◆ Exercise brief
Each line from the one that contains "St. Martin’s is" through the last line of the listing below is to be returned exactly as it stands, and nothing else.

◆ Supplied information
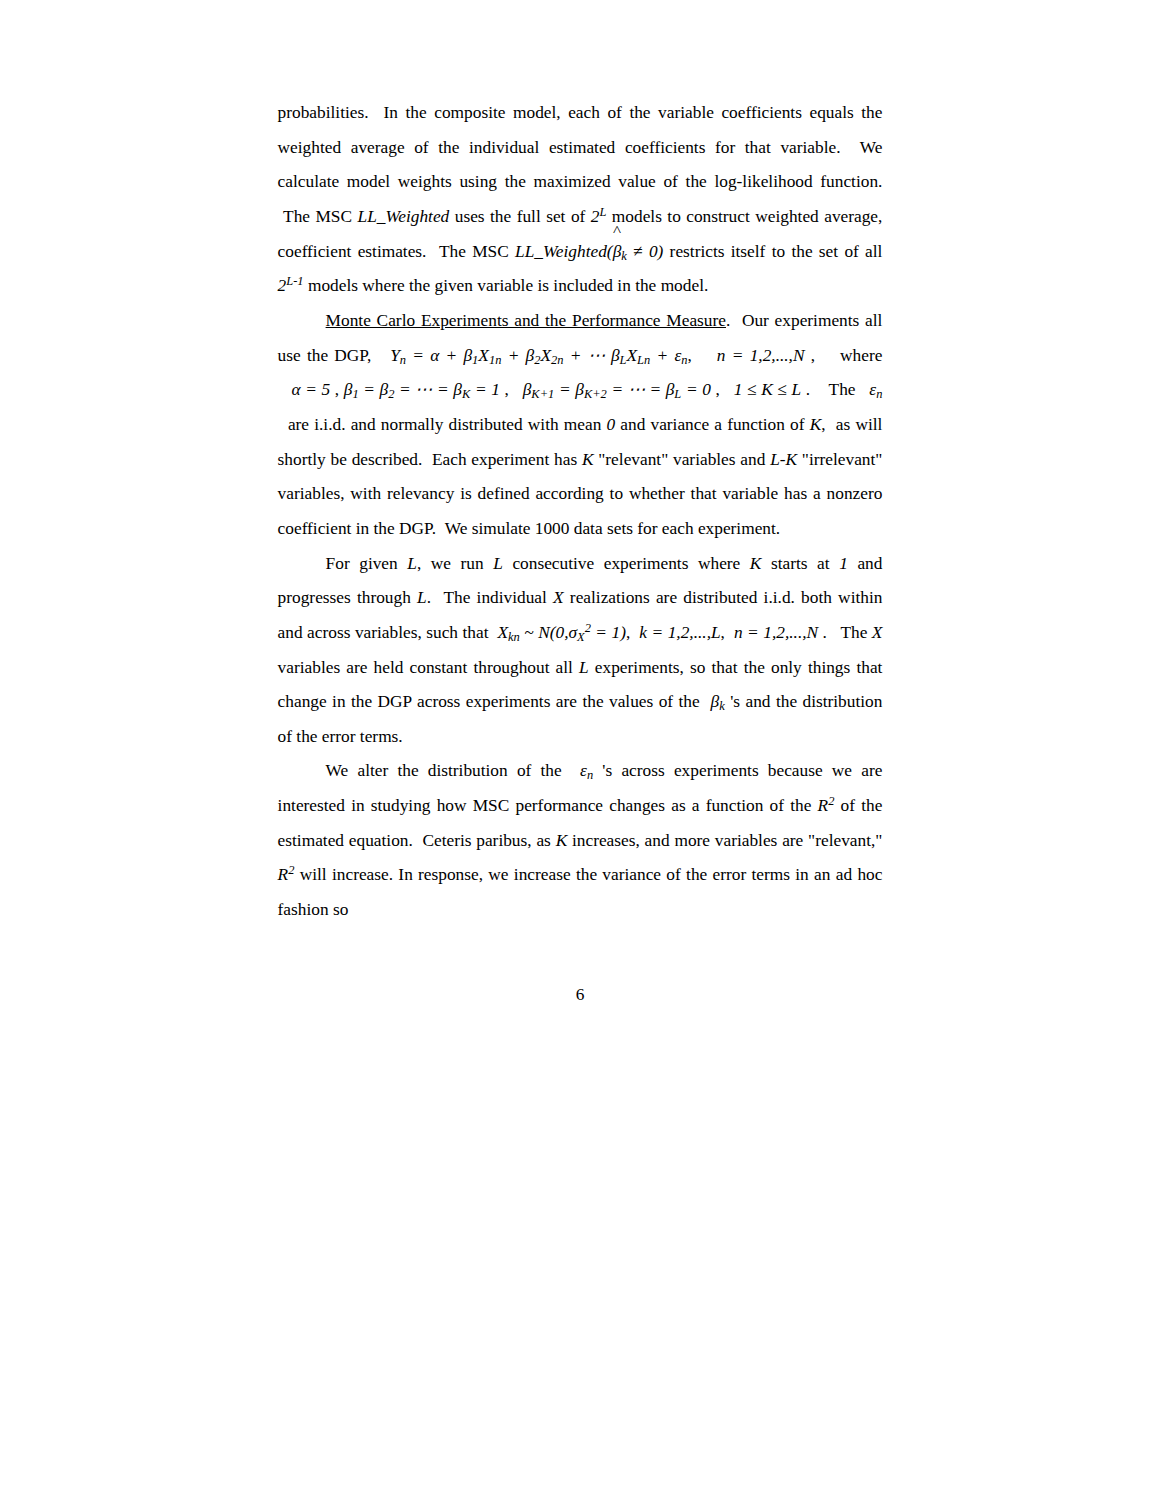probabilities. In the composite model, each of the variable coefficients equals the weighted average of the individual estimated coefficients for that variable. We calculate model weights using the maximized value of the log-likelihood function. The MSC LL_Weighted uses the full set of 2L models to construct weighted average, coefficient estimates. The MSC LL_Weighted(βk ≠ 0) restricts itself to the set of all 2L-1 models where the given variable is included in the model.
Monte Carlo Experiments and the Performance Measure. Our experiments all use the DGP, Yn = α + β1X1n + β2X2n + ⋯ βLXLn + εn, n = 1,2,...,N , where α = 5 , β1 = β2 = ⋯ = βK = 1 , βK+1 = βK+2 = ⋯ = βL = 0 , 1 ≤ K ≤ L . The εn are i.i.d. and normally distributed with mean 0 and variance a function of K, as will shortly be described. Each experiment has K "relevant" variables and L-K "irrelevant" variables, with relevancy is defined according to whether that variable has a nonzero coefficient in the DGP. We simulate 1000 data sets for each experiment.
For given L, we run L consecutive experiments where K starts at 1 and progresses through L. The individual X realizations are distributed i.i.d. both within and across variables, such that Xkn ~ N(0,σX2 = 1), k = 1,2,...,L, n = 1,2,...,N . The X variables are held constant throughout all L experiments, so that the only things that change in the DGP across experiments are the values of the βk 's and the distribution of the error terms.
We alter the distribution of the εn 's across experiments because we are interested in studying how MSC performance changes as a function of the R2 of the estimated equation. Ceteris paribus, as K increases, and more variables are "relevant," R2 will increase. In response, we increase the variance of the error terms in an ad hoc fashion so
6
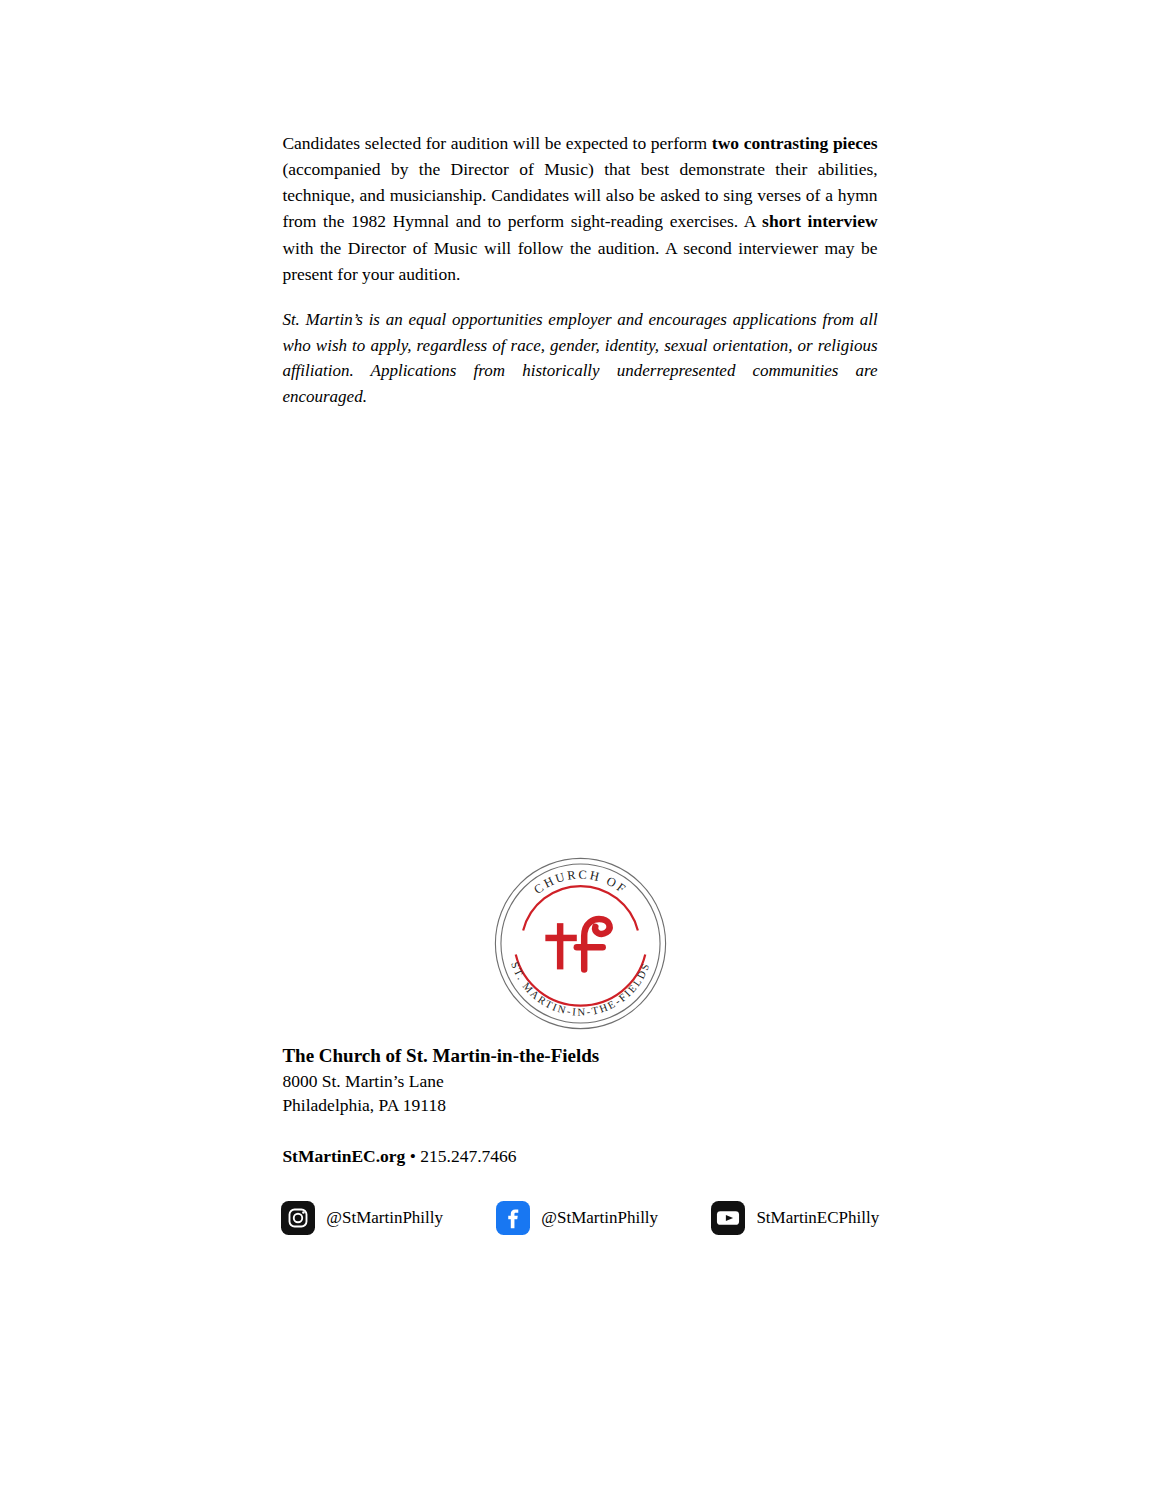Candidates selected for audition will be expected to perform two contrasting pieces (accompanied by the Director of Music) that best demonstrate their abilities, technique, and musicianship. Candidates will also be asked to sing verses of a hymn from the 1982 Hymnal and to perform sight-reading exercises. A short interview with the Director of Music will follow the audition. A second interviewer may be present for your audition.
St. Martin’s is an equal opportunities employer and encourages applications from all who wish to apply, regardless of race, gender, identity, sexual orientation, or religious affiliation. Applications from historically underrepresented communities are encouraged.
CHURCH OF ST. MARTIN-IN-THE-FIELDS
The Church of St. Martin-in-the-Fields
8000 St. Martin’s Lane
Philadelphia, PA 19118
StMartinEC.org • 215.247.7466
@StMartinPhilly @StMartinPhilly StMartinECPhilly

◆ Response area
St. Martin’s is an equal opportunities employer and encourages applications from all who wish to apply, regardless of race, gender, identity, sexual orientation, or religious affiliation. Applications from historically underrepresented communities are encouraged.
CHURCH OF ST. MARTIN-IN-THE-FIELDS
The Church of St. Martin-in-the-Fields
8000 St. Martin’s Lane
Philadelphia, PA 19118
StMartinEC.org • 215.247.7466
@StMartinPhilly @StMartinPhilly StMartinECPhilly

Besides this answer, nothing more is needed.